_Data_
'''
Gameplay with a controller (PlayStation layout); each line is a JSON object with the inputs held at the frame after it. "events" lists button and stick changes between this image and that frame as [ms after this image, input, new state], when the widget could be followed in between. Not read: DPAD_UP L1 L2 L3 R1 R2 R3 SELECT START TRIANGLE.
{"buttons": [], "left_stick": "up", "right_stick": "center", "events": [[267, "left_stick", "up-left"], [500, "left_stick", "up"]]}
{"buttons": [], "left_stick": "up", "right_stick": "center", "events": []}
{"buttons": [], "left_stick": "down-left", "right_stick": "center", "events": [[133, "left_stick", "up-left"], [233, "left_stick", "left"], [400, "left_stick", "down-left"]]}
'''
_Task to complete_
Give back every line of the data above exactly as written.

_Written answer_
Gameplay with a controller (PlayStation layout); each line is a JSON object with the inputs held at the frame after it. "events" lists button and stick changes between this image and that frame as [ms after this image, input, new state], when the widget could be followed in between. Not read: DPAD_UP L1 L2 L3 R1 R2 R3 SELECT START TRIANGLE.
{"buttons": [], "left_stick": "up", "right_stick": "center", "events": [[267, "left_stick", "up-left"], [500, "left_stick", "up"]]}
{"buttons": [], "left_stick": "up", "right_stick": "center", "events": []}
{"buttons": [], "left_stick": "down-left", "right_stick": "center", "events": [[133, "left_stick", "up-left"], [233, "left_stick", "left"], [400, "left_stick", "down-left"]]}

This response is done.